In hoeverre dreigt een structurele crisis doordat de opkomende economieën de hegemonie op de wereldmarkt van het Westen overnemen?
Van Wijk: ‘We hebben in Nederland onvoldoende in de gaten met welke snelheid de nieuwe economieën ons aan het inhalen en zelfs aan het voorbijstreven zijn. Kees en ik komen regelmatig in Azië en als je ziet hoe razendsnel de ontwikkelingen daar gaan! We hebben te maken met schuivende panelen op de wereldmarkt.’
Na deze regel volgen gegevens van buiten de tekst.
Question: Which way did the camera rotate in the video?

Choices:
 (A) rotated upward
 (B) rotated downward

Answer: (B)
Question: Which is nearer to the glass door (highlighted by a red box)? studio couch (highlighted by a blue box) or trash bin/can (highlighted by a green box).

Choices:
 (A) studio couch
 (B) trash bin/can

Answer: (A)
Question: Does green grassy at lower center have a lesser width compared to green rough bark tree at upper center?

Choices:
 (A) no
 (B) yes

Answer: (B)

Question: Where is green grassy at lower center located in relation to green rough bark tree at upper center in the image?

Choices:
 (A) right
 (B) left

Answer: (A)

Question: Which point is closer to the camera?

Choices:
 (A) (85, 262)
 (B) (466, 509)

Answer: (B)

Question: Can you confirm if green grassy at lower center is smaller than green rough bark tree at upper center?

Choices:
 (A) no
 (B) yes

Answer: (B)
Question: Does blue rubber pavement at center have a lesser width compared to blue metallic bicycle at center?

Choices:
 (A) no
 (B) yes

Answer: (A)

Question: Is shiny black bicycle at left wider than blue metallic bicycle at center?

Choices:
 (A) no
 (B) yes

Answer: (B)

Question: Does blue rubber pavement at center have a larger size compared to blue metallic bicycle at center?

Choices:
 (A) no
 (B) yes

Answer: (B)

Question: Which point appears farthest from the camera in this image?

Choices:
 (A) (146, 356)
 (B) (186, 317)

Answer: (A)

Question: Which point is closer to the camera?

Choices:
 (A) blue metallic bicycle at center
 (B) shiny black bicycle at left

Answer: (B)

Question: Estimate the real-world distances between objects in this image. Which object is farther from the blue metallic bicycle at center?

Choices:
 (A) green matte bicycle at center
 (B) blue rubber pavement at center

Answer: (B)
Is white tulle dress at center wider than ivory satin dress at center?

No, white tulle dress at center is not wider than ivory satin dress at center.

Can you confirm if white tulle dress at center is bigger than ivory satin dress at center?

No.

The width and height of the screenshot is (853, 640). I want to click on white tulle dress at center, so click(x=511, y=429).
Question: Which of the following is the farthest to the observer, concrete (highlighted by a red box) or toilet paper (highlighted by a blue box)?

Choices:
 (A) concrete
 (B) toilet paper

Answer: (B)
Van Lede: ‘We zijn ongelooflijk traag in Europa en Nederland. Dat geldt zowel voor de publieke besluitvorming als die binnen bedrijven. Ondertussen draait de wereld door, zeker in Azië. Philips, waar ik commissaris ben, heeft zeven jaar geleden zijn halfgeleiderdivisie verkocht. Een van de redenen daarvoor was dat we het tempo waarmee klanten wijzigingen wilden doorvoeren, niet konden bijbenen. We werden outsmarted door Azië. Daar moeten we in Nederland een antwoord op vinden. Ik ben net in het Rijksmuseum geweest. Er waren geloof ik 37 vergunningen nodig voor de fietstunnel gebouwd kon worden. Onze besluitvorming is te complex en te traag.’

Hoe kunnen Nederlandse bedrijven accelereren?
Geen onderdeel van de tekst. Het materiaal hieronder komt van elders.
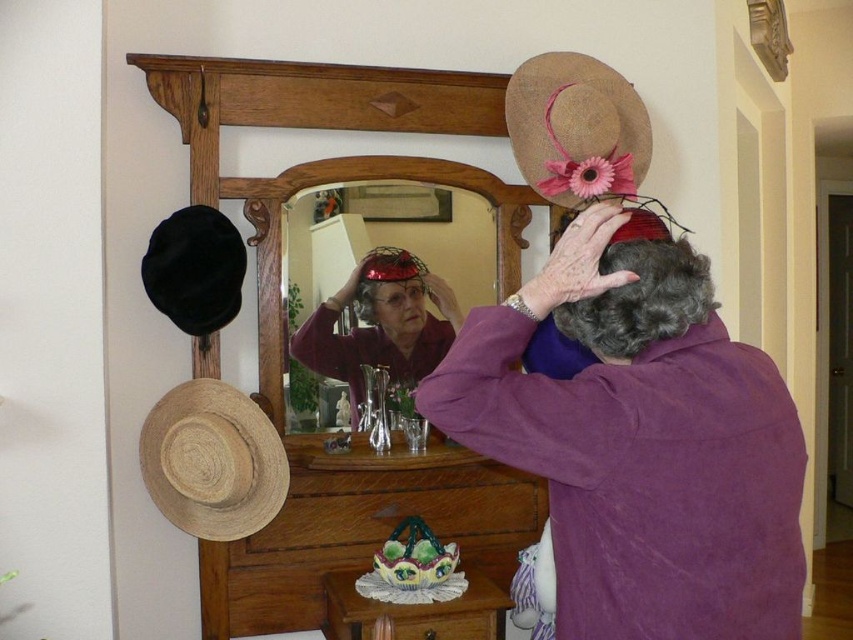
You are a delivery person who needs to place a package on a surface that can hold at least 10 pounds. The wooden dresser at center can hold up to 20 pounds, and the brown straw cowboy hat at upper center can hold nothing. Which object should you choose?

The wooden dresser at center can hold up to 20 pounds, so you should choose the wooden dresser at center to place the package.

You are trying to choose between the natural straw hat at left and the matte red helmet at center to wear for a casual day out. Which one has a wider brim or broader design that might offer better sun protection?

The natural straw hat at left has a larger width than the matte red helmet at center, making it a better choice for sun protection due to its broader design.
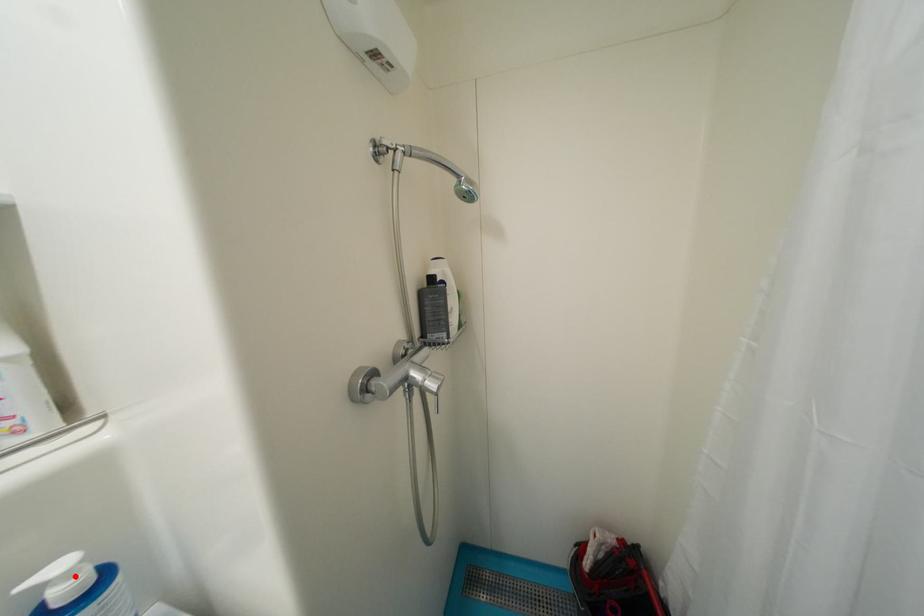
Van Lede: ‘Managementniveaus schrappen, niet omwille van kostenbesparing, maar omwille van effectievere besluitvorming. Je kunt tegenwoordig met minder lagen toe, omdat iedereen digitaal bereikbaar is en je minder hoeft te controleren. Maar ook the tone at the top is belangrijk. Ik zei altijd: kom me niet vervelen met je problemen, maar stel een oplossing voor. De overheid is primair controlegericht, een onderneming is prestatiegericht. Als je wilt presteren, zorg dan voor een klimaat waarin mensen hun mening vrijelijk kunnen uiten en hun ideeën kunnen spuien en voor informele overlegstructuren.’
Van Wijk: ‘Je kunt als onderneming de gewenste acceleratie ook buiten Nederland organiseren. Randstad bijvoorbeeld heeft op de thuismarkt te maken met de Nederlandse complexiteit en structuren, maar voor de internationale business organiseren ze daar gewoon omheen. ‘Als we snelheid willen maken in Azië, dan organiseren we dat toch daar?’ De consequentie daarvan is dat Nederlandse bedrijven niet meer de moeite nemen om de discussie over onze concurrentiekracht in Den Haag te voeren, ze regelen het wel op een andere manier. De betrokkenheid neemt af. Uiteindelijk zal ook dat een gevaar blijken voor de bv Nederland.’

Paul Nobelen is zelfstandig bestuursadviseur.

Dit dubbelinterview met Kees van Lede en Leo van Wijk is gepubliceerd in Management Scope 04 2013.